#### Task input

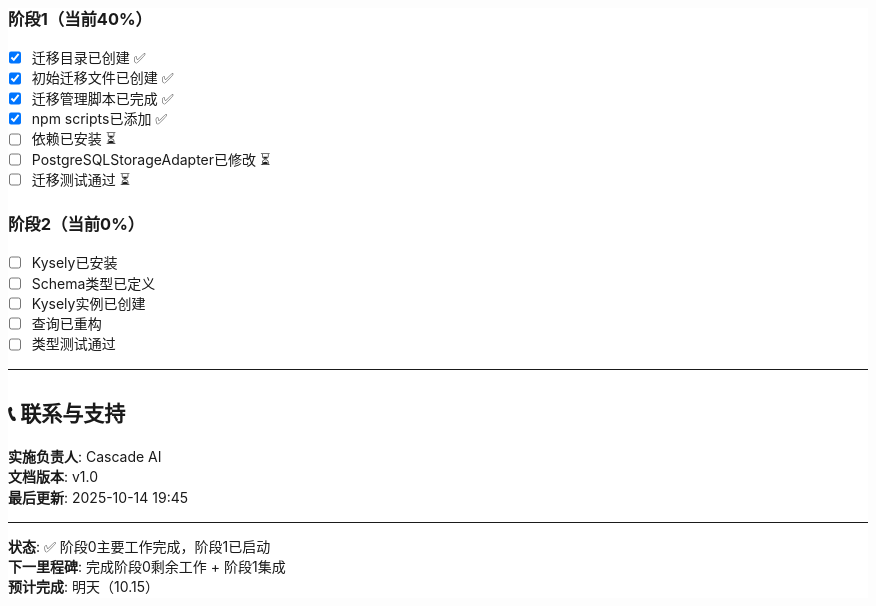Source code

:### 阶段1（当前40%）

- [x] 迁移目录已创建 ✅
- [x] 初始迁移文件已创建 ✅
- [x] 迁移管理脚本已完成 ✅
- [x] npm scripts已添加 ✅
- [ ] 依赖已安装 ⏳
- [ ] PostgreSQLStorageAdapter已修改 ⏳
- [ ] 迁移测试通过 ⏳

### 阶段2（当前0%）

- [ ] Kysely已安装
- [ ] Schema类型已定义
- [ ] Kysely实例已创建
- [ ] 查询已重构
- [ ] 类型测试通过

---

## 📞 联系与支持

**实施负责人**: Cascade AI  
**文档版本**: v1.0  
**最后更新**: 2025-10-14 19:45

---

**状态**: ✅ 阶段0主要工作完成，阶段1已启动  
**下一里程碑**: 完成阶段0剩余工作 + 阶段1集成  
**预计完成**: 明天（10.15）

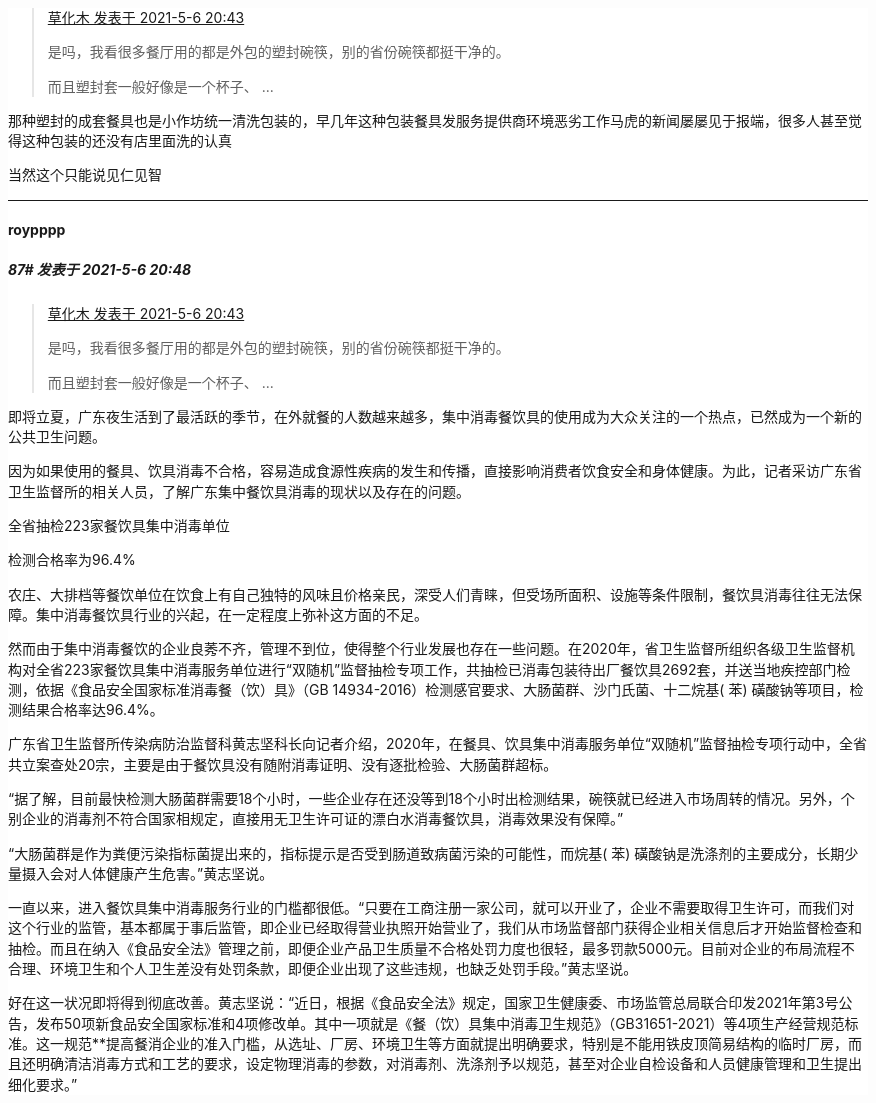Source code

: 
<blockquote><a href="httphttps://bbs.saraba1st.com/2b/forum.php?mod=redirect&amp;goto=findpost&amp;pid=51162599&amp;ptid=2002649" target="_blank">草化木 发表于 2021-5-6 20:43</a>

是吗，我看很多餐厅用的都是外包的塑封碗筷，别的省份碗筷都挺干净的。


而且塑封套一般好像是一个杯子、 ...</blockquote>
那种塑封的成套餐具也是小作坊统一清洗包装的，早几年这种包装餐具发服务提供商环境恶劣工作马虎的新闻屡屡见于报端，很多人甚至觉得这种包装的还没有店里面洗的认真

当然这个只能说见仁见智


*****

####  roypppp  
##### 87#       发表于 2021-5-6 20:48


<blockquote><a href="httphttps://bbs.saraba1st.com/2b/forum.php?mod=redirect&amp;goto=findpost&amp;pid=51162599&amp;ptid=2002649" target="_blank">草化木 发表于 2021-5-6 20:43</a>

是吗，我看很多餐厅用的都是外包的塑封碗筷，别的省份碗筷都挺干净的。


而且塑封套一般好像是一个杯子、 ...</blockquote>
即将立夏，广东夜生活到了最活跃的季节，在外就餐的人数越来越多，集中消毒餐饮具的使用成为大众关注的一个热点，已然成为一个新的公共卫生问题。


因为如果使用的餐具、饮具消毒不合格，容易造成食源性疾病的发生和传播，直接影响消费者饮食安全和身体健康。为此，记者采访广东省卫生监督所的相关人员，了解广东集中餐饮具消毒的现状以及存在的问题。

全省抽检223家餐饮具集中消毒单位


检测合格率为96.4%


农庄、大排档等餐饮单位在饮食上有自己独特的风味且价格亲民，深受人们青睐，但受场所面积、设施等条件限制，餐饮具消毒往往无法保障。集中消毒餐饮具行业的兴起，在一定程度上弥补这方面的不足。


然而由于集中消毒餐饮的企业良莠不齐，管理不到位，使得整个行业发展也存在一些问题。在2020年，省卫生监督所组织各级卫生监督机构对全省223家餐饮具集中消毒服务单位进行“双随机”监督抽检专项工作，共抽检已消毒包装待出厂餐饮具2692套，并送当地疾控部门检测，依据《食品安全国家标准消毒餐（饮）具》（GB 14934-2016）检测感官要求、大肠菌群、沙门氏菌、十二烷基( 苯) 磺酸钠等项目，检测结果合格率达96.4%。


广东省卫生监督所传染病防治监督科黄志坚科长向记者介绍，2020年，在餐具、饮具集中消毒服务单位“双随机”监督抽检专项行动中，全省共立案查处20宗，主要是由于餐饮具没有随附消毒证明、没有逐批检验、大肠菌群超标。


“据了解，目前最快检测大肠菌群需要18个小时，一些企业存在还没等到18个小时出检测结果，碗筷就已经进入市场周转的情况。另外，个别企业的消毒剂不符合国家相规定，直接用无卫生许可证的漂白水消毒餐饮具，消毒效果没有保障。”


“大肠菌群是作为粪便污染指标菌提出来的，指标提示是否受到肠道致病菌污染的可能性，而烷基( 苯) 磺酸钠是洗涤剂的主要成分，长期少量摄入会对人体健康产生危害。”黄志坚说。

一直以来，进入餐饮具集中消毒服务行业的门槛都很低。“只要在工商注册一家公司，就可以开业了，企业不需要取得卫生许可，而我们对这个行业的监管，基本都属于事后监管，即企业已经取得营业执照开始营业了，我们从市场监督部门获得企业相关信息后才开始监督检查和抽检。而且在纳入《食品安全法》管理之前，即便企业产品卫生质量不合格处罚力度也很轻，最多罚款5000元。目前对企业的布局流程不合理、环境卫生和个人卫生差没有处罚条款，即便企业出现了这些违规，也缺乏处罚手段。”黄志坚说。


好在这一状况即将得到彻底改善。黄志坚说：“近日，根据《食品安全法》规定，国家卫生健康委、市场监管总局联合印发2021年第3号公告，发布50项新食品安全国家标准和4项修改单。其中一项就是《餐（饮）具集中消毒卫生规范》（GB31651-2021）等4项生产经营规范标准。这一规范**提高餐消企业的准入门槛，从选址、厂房、环境卫生等方面就提出明确要求，特别是不能用铁皮顶简易结构的临时厂房，而且还明确清洁消毒方式和工艺的要求，设定物理消毒的参数，对消毒剂、洗涤剂予以规范，甚至对企业自检设备和人员健康管理和卫生提出细化要求。”

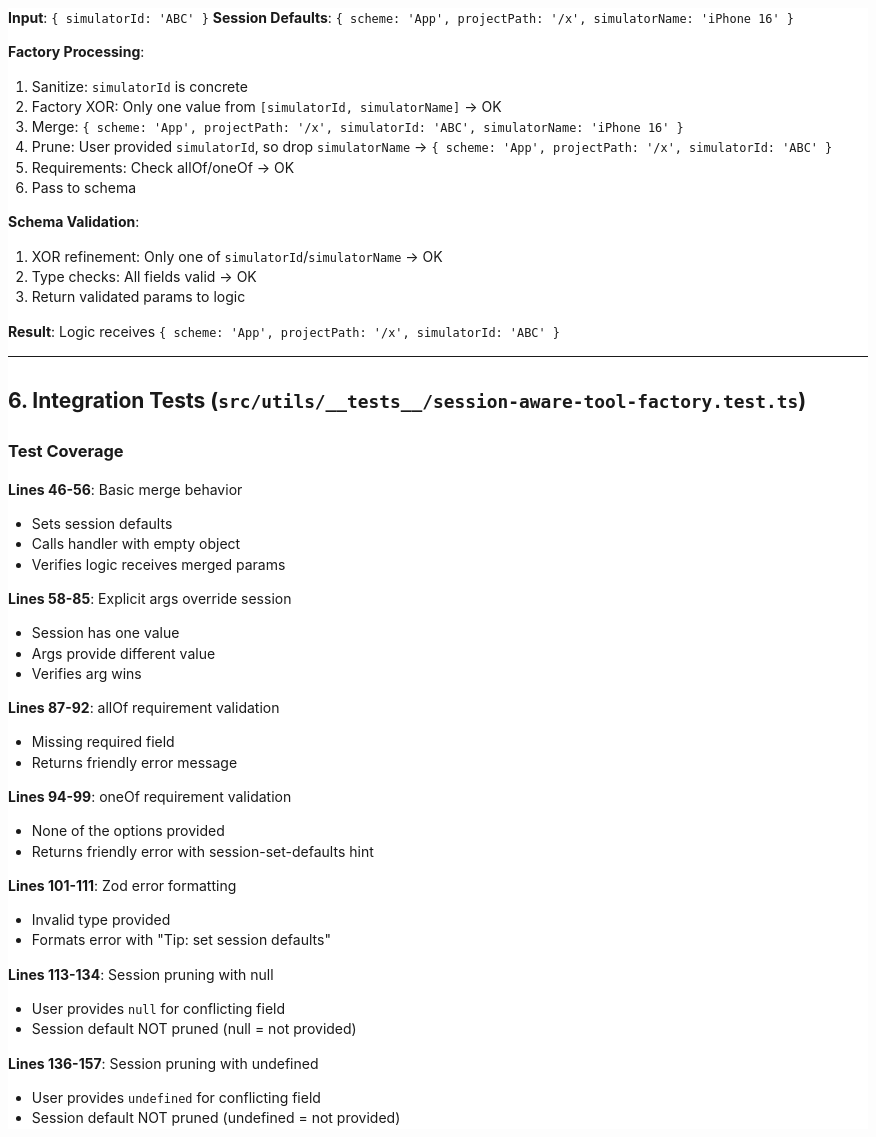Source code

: **Input**: `{ simulatorId: 'ABC' }`
**Session Defaults**: `{ scheme: 'App', projectPath: '/x', simulatorName: 'iPhone 16' }`

**Factory Processing**:
1. Sanitize: `simulatorId` is concrete
2. Factory XOR: Only one value from `[simulatorId, simulatorName]` → OK
3. Merge: `{ scheme: 'App', projectPath: '/x', simulatorId: 'ABC', simulatorName: 'iPhone 16' }`
4. Prune: User provided `simulatorId`, so drop `simulatorName` → `{ scheme: 'App', projectPath: '/x', simulatorId: 'ABC' }`
5. Requirements: Check allOf/oneOf → OK
6. Pass to schema

**Schema Validation**:
1. XOR refinement: Only one of `simulatorId`/`simulatorName` → OK
2. Type checks: All fields valid → OK
3. Return validated params to logic

**Result**: Logic receives `{ scheme: 'App', projectPath: '/x', simulatorId: 'ABC' }`

---

## 6. Integration Tests (`src/utils/__tests__/session-aware-tool-factory.test.ts`)

### Test Coverage

**Lines 46-56**: Basic merge behavior
- Sets session defaults
- Calls handler with empty object
- Verifies logic receives merged params

**Lines 58-85**: Explicit args override session
- Session has one value
- Args provide different value
- Verifies arg wins

**Lines 87-92**: allOf requirement validation
- Missing required field
- Returns friendly error message

**Lines 94-99**: oneOf requirement validation
- None of the options provided
- Returns friendly error with session-set-defaults hint

**Lines 101-111**: Zod error formatting
- Invalid type provided
- Formats error with "Tip: set session defaults"

**Lines 113-134**: Session pruning with null
- User provides `null` for conflicting field
- Session default NOT pruned (null = not provided)

**Lines 136-157**: Session pruning with undefined
- User provides `undefined` for conflicting field
- Session default NOT pruned (undefined = not provided)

########

## What is being asked:
Starting at the first line of the records above, set down each line exactly through the one that holds "- [ ] 查询已重构". Omit pictures.

## Reply:
Source code

:### 阶段1（当前40%）

- [x] 迁移目录已创建 ✅
- [x] 初始迁移文件已创建 ✅
- [x] 迁移管理脚本已完成 ✅
- [x] npm scripts已添加 ✅
- [ ] 依赖已安装 ⏳
- [ ] PostgreSQLStorageAdapter已修改 ⏳
- [ ] 迁移测试通过 ⏳

### 阶段2（当前0%）

- [ ] Kysely已安装
- [ ] Schema类型已定义
- [ ] Kysely实例已创建
- [ ] 查询已重构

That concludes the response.